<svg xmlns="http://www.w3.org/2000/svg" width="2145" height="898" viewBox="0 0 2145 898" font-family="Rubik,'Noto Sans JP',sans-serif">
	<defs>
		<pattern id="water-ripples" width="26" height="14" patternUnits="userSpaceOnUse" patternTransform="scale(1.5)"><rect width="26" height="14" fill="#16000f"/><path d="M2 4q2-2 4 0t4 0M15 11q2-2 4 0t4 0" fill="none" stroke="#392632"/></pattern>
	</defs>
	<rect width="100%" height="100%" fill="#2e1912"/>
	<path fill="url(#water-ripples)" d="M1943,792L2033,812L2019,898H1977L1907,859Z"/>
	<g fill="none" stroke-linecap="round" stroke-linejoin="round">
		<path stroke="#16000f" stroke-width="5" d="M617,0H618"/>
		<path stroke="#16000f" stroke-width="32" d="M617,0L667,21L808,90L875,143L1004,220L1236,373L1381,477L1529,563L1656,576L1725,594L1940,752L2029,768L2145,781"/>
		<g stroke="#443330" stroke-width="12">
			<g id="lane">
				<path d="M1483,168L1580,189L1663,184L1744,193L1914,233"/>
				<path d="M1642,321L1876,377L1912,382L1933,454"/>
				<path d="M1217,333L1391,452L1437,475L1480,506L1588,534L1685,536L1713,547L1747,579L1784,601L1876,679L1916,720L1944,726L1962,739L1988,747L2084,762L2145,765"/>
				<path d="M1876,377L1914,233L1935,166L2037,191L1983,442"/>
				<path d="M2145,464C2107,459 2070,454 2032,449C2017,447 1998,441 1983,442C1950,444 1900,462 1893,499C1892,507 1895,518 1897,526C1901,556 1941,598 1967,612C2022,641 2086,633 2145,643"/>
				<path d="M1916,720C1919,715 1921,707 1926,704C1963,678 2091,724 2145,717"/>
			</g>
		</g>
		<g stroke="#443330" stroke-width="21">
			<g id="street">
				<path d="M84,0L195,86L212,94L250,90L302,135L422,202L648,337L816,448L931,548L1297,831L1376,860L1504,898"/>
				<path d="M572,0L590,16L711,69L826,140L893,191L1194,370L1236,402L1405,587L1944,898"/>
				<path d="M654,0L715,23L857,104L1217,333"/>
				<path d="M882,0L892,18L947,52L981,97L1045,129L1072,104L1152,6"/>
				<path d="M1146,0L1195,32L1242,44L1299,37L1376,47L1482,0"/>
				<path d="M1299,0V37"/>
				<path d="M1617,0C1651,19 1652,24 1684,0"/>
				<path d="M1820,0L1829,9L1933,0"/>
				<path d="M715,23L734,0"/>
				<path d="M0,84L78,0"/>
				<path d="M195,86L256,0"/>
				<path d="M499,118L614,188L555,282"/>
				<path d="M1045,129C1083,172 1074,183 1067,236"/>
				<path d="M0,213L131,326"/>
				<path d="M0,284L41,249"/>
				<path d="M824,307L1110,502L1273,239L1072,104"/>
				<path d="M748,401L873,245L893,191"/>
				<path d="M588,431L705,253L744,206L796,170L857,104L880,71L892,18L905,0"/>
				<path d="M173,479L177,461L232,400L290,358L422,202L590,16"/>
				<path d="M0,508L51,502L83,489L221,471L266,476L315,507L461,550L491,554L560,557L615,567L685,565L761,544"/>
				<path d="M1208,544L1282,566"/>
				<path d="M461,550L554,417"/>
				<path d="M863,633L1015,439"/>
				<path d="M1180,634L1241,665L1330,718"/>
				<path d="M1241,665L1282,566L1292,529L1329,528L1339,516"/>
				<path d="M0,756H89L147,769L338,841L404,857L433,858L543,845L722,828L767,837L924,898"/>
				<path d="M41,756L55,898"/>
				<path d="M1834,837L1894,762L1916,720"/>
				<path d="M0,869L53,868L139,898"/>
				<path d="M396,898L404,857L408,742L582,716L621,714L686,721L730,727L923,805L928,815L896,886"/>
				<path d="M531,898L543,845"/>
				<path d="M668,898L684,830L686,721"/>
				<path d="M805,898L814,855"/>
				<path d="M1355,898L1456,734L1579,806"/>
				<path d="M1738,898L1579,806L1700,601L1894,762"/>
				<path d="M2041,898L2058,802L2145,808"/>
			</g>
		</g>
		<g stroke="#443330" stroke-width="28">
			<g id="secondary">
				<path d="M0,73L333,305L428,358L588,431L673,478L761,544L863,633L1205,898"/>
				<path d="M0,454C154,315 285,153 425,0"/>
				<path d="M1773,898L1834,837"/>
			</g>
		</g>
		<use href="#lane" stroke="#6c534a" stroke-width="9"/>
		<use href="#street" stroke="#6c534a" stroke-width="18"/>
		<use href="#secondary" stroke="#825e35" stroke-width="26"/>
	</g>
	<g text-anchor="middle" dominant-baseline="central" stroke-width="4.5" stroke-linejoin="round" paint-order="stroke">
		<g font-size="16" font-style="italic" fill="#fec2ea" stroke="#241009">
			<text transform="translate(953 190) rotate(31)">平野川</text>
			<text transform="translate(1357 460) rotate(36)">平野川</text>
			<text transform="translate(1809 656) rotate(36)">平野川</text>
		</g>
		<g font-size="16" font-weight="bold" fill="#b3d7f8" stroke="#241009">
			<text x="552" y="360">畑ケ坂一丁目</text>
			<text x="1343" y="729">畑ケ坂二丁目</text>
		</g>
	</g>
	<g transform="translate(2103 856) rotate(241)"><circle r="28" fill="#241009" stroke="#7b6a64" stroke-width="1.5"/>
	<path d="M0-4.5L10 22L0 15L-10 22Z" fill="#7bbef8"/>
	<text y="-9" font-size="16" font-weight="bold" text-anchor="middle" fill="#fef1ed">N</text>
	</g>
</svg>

Exercise details:
Every entry is to be returned exactly, with nothing dropped.

Response for this exercise:
<svg xmlns="http://www.w3.org/2000/svg" width="2145" height="898" viewBox="0 0 2145 898" font-family="Rubik,'Noto Sans JP',sans-serif">
	<defs>
		<pattern id="water-ripples" width="26" height="14" patternUnits="userSpaceOnUse" patternTransform="scale(1.5)"><rect width="26" height="14" fill="#16000f"/><path d="M2 4q2-2 4 0t4 0M15 11q2-2 4 0t4 0" fill="none" stroke="#392632"/></pattern>
	</defs>
	<rect width="100%" height="100%" fill="#2e1912"/>
	<path fill="url(#water-ripples)" d="M1943,792L2033,812L2019,898H1977L1907,859Z"/>
	<g fill="none" stroke-linecap="round" stroke-linejoin="round">
		<path stroke="#16000f" stroke-width="5" d="M617,0H618"/>
		<path stroke="#16000f" stroke-width="32" d="M617,0L667,21L808,90L875,143L1004,220L1236,373L1381,477L1529,563L1656,576L1725,594L1940,752L2029,768L2145,781"/>
		<g stroke="#443330" stroke-width="12">
			<g id="lane">
				<path d="M1483,168L1580,189L1663,184L1744,193L1914,233"/>
				<path d="M1642,321L1876,377L1912,382L1933,454"/>
				<path d="M1217,333L1391,452L1437,475L1480,506L1588,534L1685,536L1713,547L1747,579L1784,601L1876,679L1916,720L1944,726L1962,739L1988,747L2084,762L2145,765"/>
				<path d="M1876,377L1914,233L1935,166L2037,191L1983,442"/>
				<path d="M2145,464C2107,459 2070,454 2032,449C2017,447 1998,441 1983,442C1950,444 1900,462 1893,499C1892,507 1895,518 1897,526C1901,556 1941,598 1967,612C2022,641 2086,633 2145,643"/>
				<path d="M1916,720C1919,715 1921,707 1926,704C1963,678 2091,724 2145,717"/>
			</g>
		</g>
		<g stroke="#443330" stroke-width="21">
			<g id="street">
				<path d="M84,0L195,86L212,94L250,90L302,135L422,202L648,337L816,448L931,548L1297,831L1376,860L1504,898"/>
				<path d="M572,0L590,16L711,69L826,140L893,191L1194,370L1236,402L1405,587L1944,898"/>
				<path d="M654,0L715,23L857,104L1217,333"/>
				<path d="M882,0L892,18L947,52L981,97L1045,129L1072,104L1152,6"/>
				<path d="M1146,0L1195,32L1242,44L1299,37L1376,47L1482,0"/>
				<path d="M1299,0V37"/>
				<path d="M1617,0C1651,19 1652,24 1684,0"/>
				<path d="M1820,0L1829,9L1933,0"/>
				<path d="M715,23L734,0"/>
				<path d="M0,84L78,0"/>
				<path d="M195,86L256,0"/>
				<path d="M499,118L614,188L555,282"/>
				<path d="M1045,129C1083,172 1074,183 1067,236"/>
				<path d="M0,213L131,326"/>
				<path d="M0,284L41,249"/>
				<path d="M824,307L1110,502L1273,239L1072,104"/>
				<path d="M748,401L873,245L893,191"/>
				<path d="M588,431L705,253L744,206L796,170L857,104L880,71L892,18L905,0"/>
				<path d="M173,479L177,461L232,400L290,358L422,202L590,16"/>
				<path d="M0,508L51,502L83,489L221,471L266,476L315,507L461,550L491,554L560,557L615,567L685,565L761,544"/>
				<path d="M1208,544L1282,566"/>
				<path d="M461,550L554,417"/>
				<path d="M863,633L1015,439"/>
				<path d="M1180,634L1241,665L1330,718"/>
				<path d="M1241,665L1282,566L1292,529L1329,528L1339,516"/>
				<path d="M0,756H89L147,769L338,841L404,857L433,858L543,845L722,828L767,837L924,898"/>
				<path d="M41,756L55,898"/>
				<path d="M1834,837L1894,762L1916,720"/>
				<path d="M0,869L53,868L139,898"/>
				<path d="M396,898L404,857L408,742L582,716L621,714L686,721L730,727L923,805L928,815L896,886"/>
				<path d="M531,898L543,845"/>
				<path d="M668,898L684,830L686,721"/>
				<path d="M805,898L814,855"/>
				<path d="M1355,898L1456,734L1579,806"/>
				<path d="M1738,898L1579,806L1700,601L1894,762"/>
				<path d="M2041,898L2058,802L2145,808"/>
			</g>
		</g>
		<g stroke="#443330" stroke-width="28">
			<g id="secondary">
				<path d="M0,73L333,305L428,358L588,431L673,478L761,544L863,633L1205,898"/>
				<path d="M0,454C154,315 285,153 425,0"/>
				<path d="M1773,898L1834,837"/>
			</g>
		</g>
		<use href="#lane" stroke="#6c534a" stroke-width="9"/>
		<use href="#street" stroke="#6c534a" stroke-width="18"/>
		<use href="#secondary" stroke="#825e35" stroke-width="26"/>
	</g>
	<g text-anchor="middle" dominant-baseline="central" stroke-width="4.5" stroke-linejoin="round" paint-order="stroke">
		<g font-size="16" font-style="italic" fill="#fec2ea" stroke="#241009">
			<text transform="translate(953 190) rotate(31)">平野川</text>
			<text transform="translate(1357 460) rotate(36)">平野川</text>
			<text transform="translate(1809 656) rotate(36)">平野川</text>
		</g>
		<g font-size="16" font-weight="bold" fill="#b3d7f8" stroke="#241009">
			<text x="552" y="360">畑ケ坂一丁目</text>
			<text x="1343" y="729">畑ケ坂二丁目</text>
		</g>
	</g>
	<g transform="translate(2103 856) rotate(241)"><circle r="28" fill="#241009" stroke="#7b6a64" stroke-width="1.5"/>
	<path d="M0-4.5L10 22L0 15L-10 22Z" fill="#7bbef8"/>
	<text y="-9" font-size="16" font-weight="bold" text-anchor="middle" fill="#fef1ed">N</text>
	</g>
</svg>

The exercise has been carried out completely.